Hi all,
I am trying to use spark environment in predict function of ML engine for
text analysis. It extends P2LAlgorithm algorithm. System works on
standalone cluster.
Predict function for new query is as below :
> override def predict(model: NaiveBayesModel, query: Query):
> PredictedResult = {
> val sc_new = SparkContext.getOrCreate()
> val sqlContext = SQLContext.getOrCreate(sc_new)
> val phraseDataframe = sqlContext.createDataFrame(Seq(query)).toDF("text")
> val dpObj = new DataPreparator
> val tf = dpObj.processPhrase(phraseDataframe)
tf.show()
val labeledpoints = tf.map(row => row.getAs[Vector]("rowFeatures"))
> val predictedResult = model.predict(labeledpoints)
> *return *predictedResult
it trains properly in pio train and while deploying as well it predicts
results properly for single query.
But in case of pio eval, when i try to check accuracy of model it runs
upto tf.show() properly but when forming labelled point statement comes, it
stuck and after waiting for long it shows error that it lost spark executor
and no heartbeat received.
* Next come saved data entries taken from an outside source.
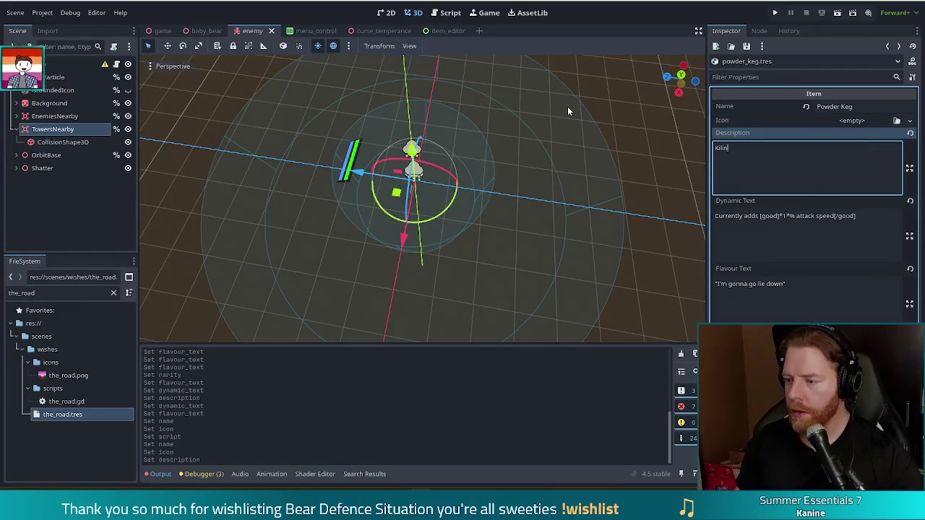
pyautogui.write('g hits also hit n')
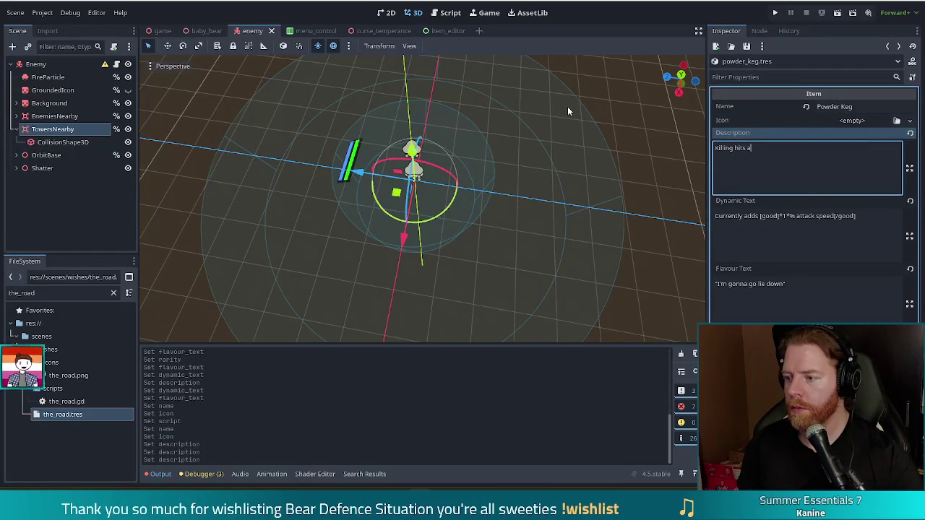
pyautogui.write('earby enemies')
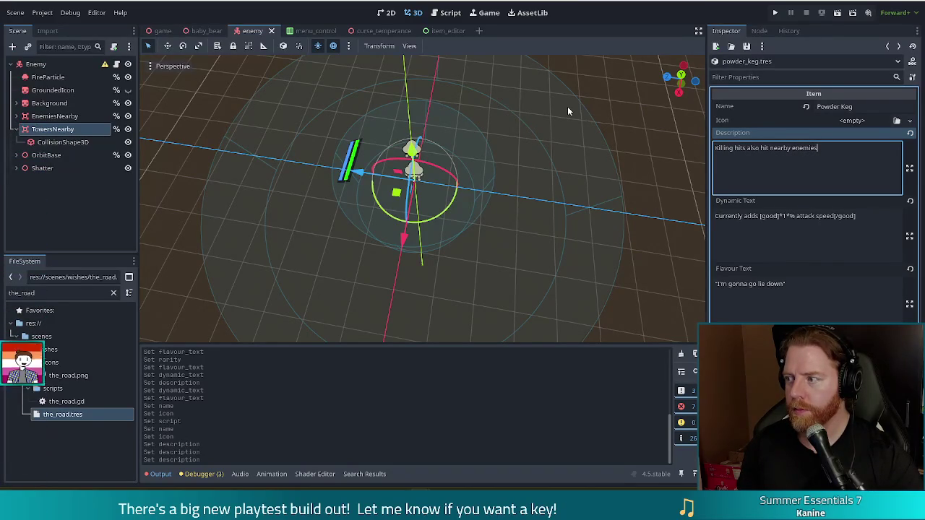
# Step: Empty the Dynamic Text, set flavour "This is just corpse explosion", and compare with The Road
pyautogui.moveTo(871, 221); pyautogui.dragTo(621, 196)
pyautogui.press('BackSpace')
pyautogui.press('Tab')
pyautogui.write('"This is just corpse e')
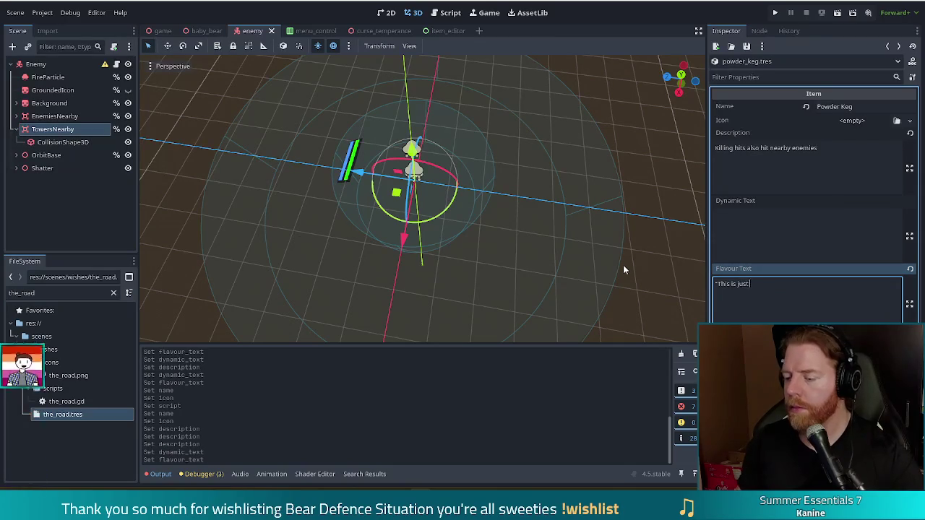
pyautogui.write('xpl')
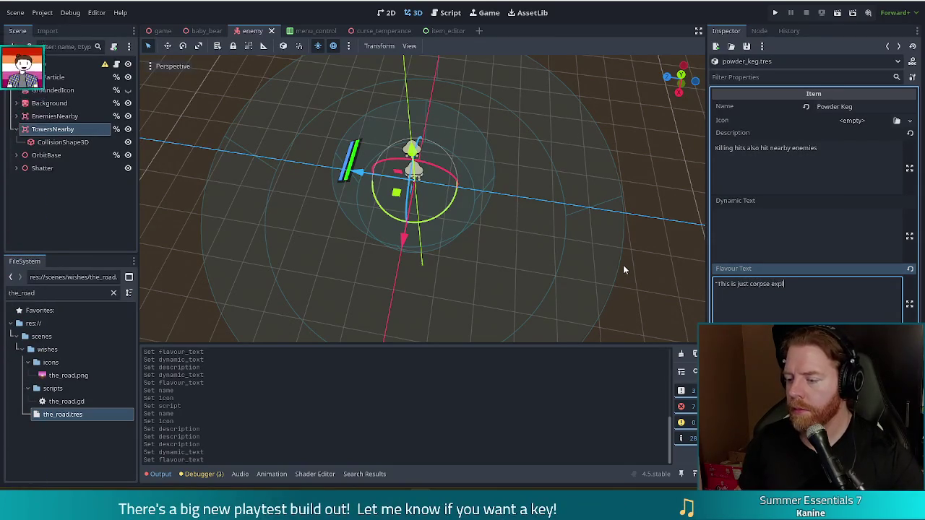
pyautogui.write('osion"')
Here it is error log :
WARN org.apache.spark.HeartbeatReceiver
> [sparkDriver-akka.actor.default-dispatcher-14] - Removing executor driver
> with no recent heartbeats: 686328 ms exceeds timeout 120000 ms
>
> ERROR org.apache.spark.scheduler.TaskSchedulerImpl
> [sparkDriver-akka.actor.default-dispatcher-14] - Lost executor driver on
> localhost: Executor heartbeat timed out after 686328 ms
>
> WARN org.apache.spark.scheduler.TaskSetManager
> [sparkDriver-akka.actor.default-dispatcher-14] - Lost task 3.0 in stage
> 103.0 (TID 237, localhost): ExecutorLostFailure (executor driver lost)
>
> ERROR org.apache.spark.scheduler.TaskSetManager
> [sparkDriver-akka.actor.default-dispatcher-14] - Task 3 in stage 103.0
> failed 1 times; aborting job
> ......
> org.apache.spark.SparkException: Job cancelled because SparkContext was
> shut down
Please suggest me how to solve this issue.
Thank you.
Regards,
Bansari Shah